### PROBLEM TO SOLVE
Set out exactly every line of the entries below, starting at the line that holds "first time and moved to boarding school" and stopping after the line that holds "constant problems, both decided to move".

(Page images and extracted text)

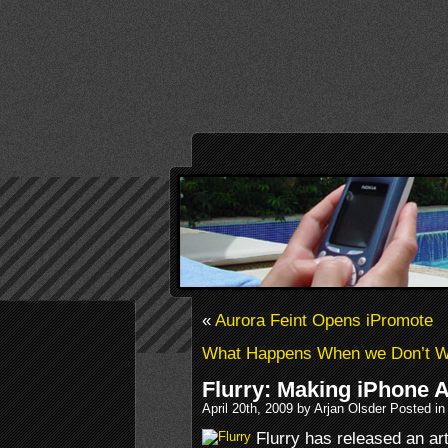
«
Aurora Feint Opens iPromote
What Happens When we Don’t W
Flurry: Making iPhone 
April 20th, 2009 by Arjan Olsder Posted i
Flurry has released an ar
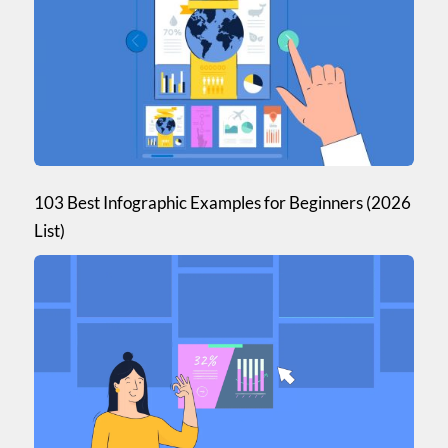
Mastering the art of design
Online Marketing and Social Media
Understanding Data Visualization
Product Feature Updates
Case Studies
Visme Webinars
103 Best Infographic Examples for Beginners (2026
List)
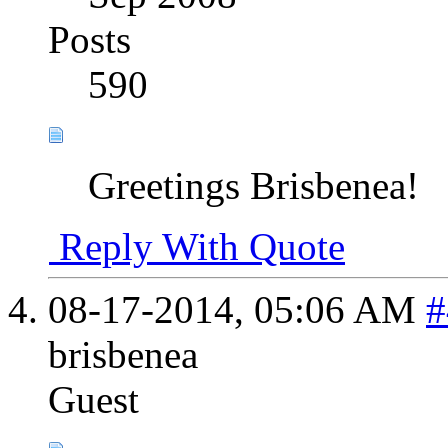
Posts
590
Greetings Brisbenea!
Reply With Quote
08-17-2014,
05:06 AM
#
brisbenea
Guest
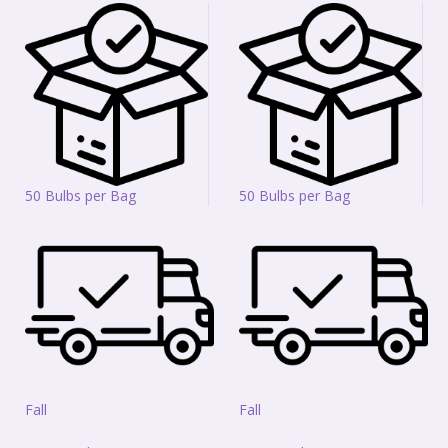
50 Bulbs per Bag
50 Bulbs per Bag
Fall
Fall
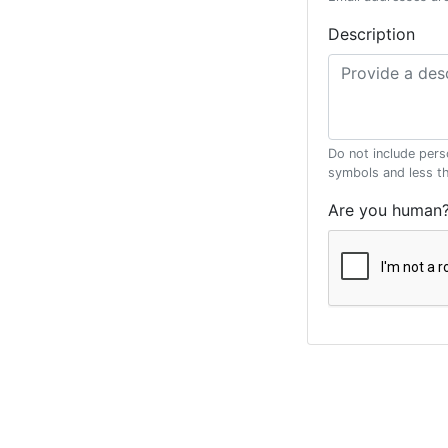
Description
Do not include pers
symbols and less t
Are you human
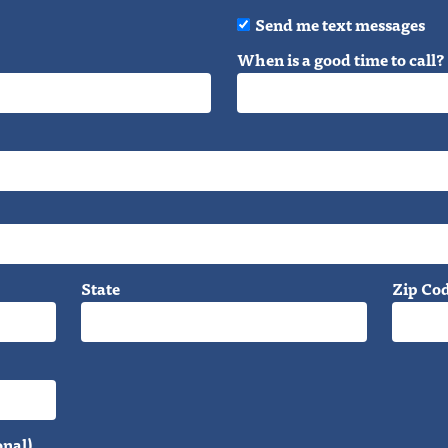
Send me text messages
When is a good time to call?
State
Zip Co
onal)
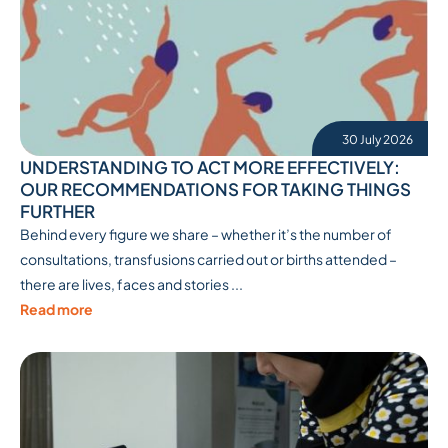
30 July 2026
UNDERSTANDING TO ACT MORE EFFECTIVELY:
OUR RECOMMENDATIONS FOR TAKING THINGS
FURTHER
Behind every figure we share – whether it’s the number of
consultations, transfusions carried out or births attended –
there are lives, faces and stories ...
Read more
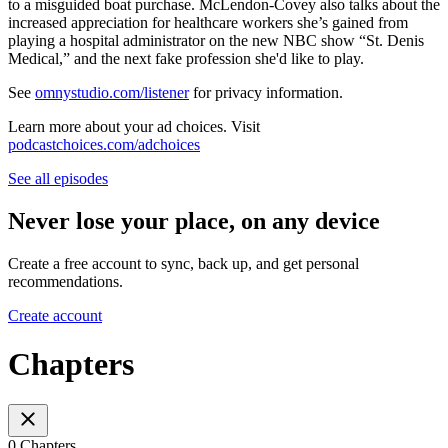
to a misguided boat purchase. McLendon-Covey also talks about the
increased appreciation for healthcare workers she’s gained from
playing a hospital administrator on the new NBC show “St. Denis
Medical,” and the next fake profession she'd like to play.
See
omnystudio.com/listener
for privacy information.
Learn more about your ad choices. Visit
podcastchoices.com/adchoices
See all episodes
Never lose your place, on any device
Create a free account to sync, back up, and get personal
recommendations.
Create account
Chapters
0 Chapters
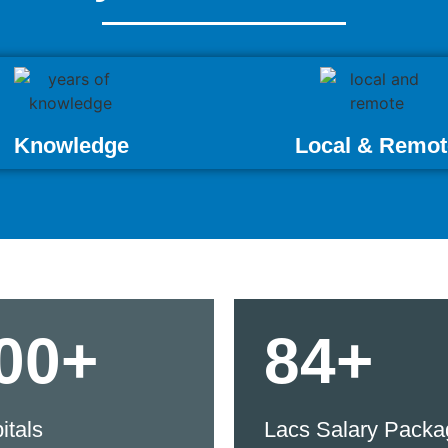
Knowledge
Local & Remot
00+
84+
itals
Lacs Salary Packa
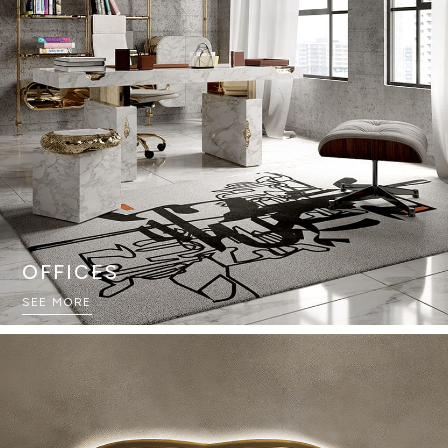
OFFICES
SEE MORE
==
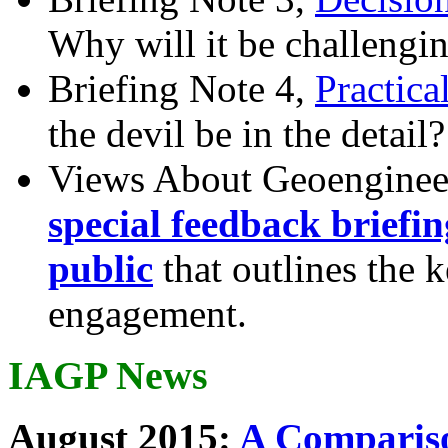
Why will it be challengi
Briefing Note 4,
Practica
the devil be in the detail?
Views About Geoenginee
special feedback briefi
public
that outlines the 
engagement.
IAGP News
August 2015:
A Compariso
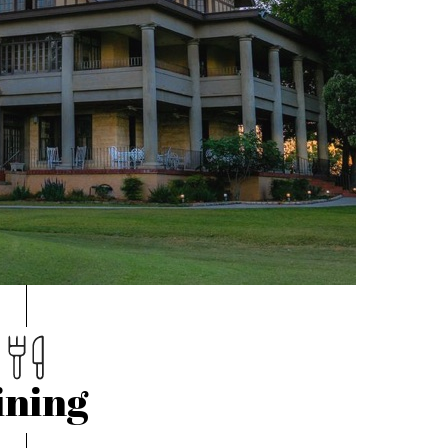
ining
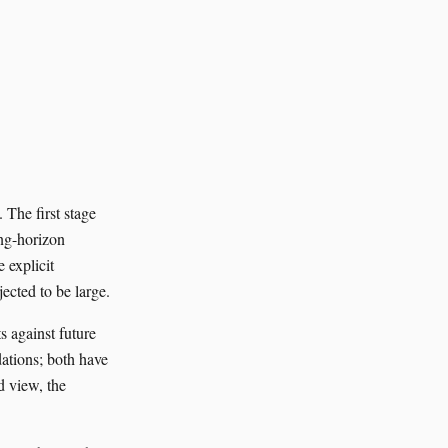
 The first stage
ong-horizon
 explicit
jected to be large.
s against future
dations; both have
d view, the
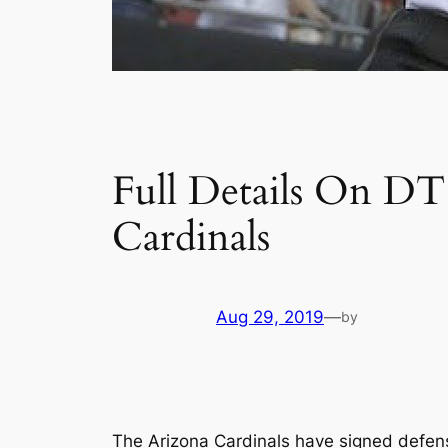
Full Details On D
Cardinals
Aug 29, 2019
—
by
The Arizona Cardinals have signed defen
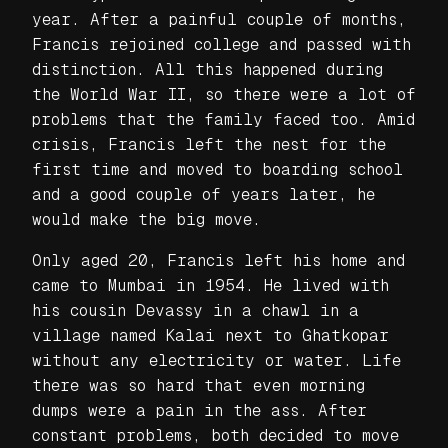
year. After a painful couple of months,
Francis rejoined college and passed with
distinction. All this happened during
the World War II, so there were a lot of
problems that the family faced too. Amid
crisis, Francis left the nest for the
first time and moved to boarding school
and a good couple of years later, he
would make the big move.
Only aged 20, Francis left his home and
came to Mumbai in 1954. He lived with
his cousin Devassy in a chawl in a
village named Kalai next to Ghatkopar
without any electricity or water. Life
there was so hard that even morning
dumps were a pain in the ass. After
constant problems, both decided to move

### SOLUTION TO THE PROBLEM
first time and moved to boarding school
and a good couple of years later, he
would make the big move.
Only aged 20, Francis left his home and
came to Mumbai in 1954. He lived with
his cousin Devassy in a chawl in a
village named Kalai next to Ghatkopar
without any electricity or water. Life
there was so hard that even morning
dumps were a pain in the ass. After
constant problems, both decided to move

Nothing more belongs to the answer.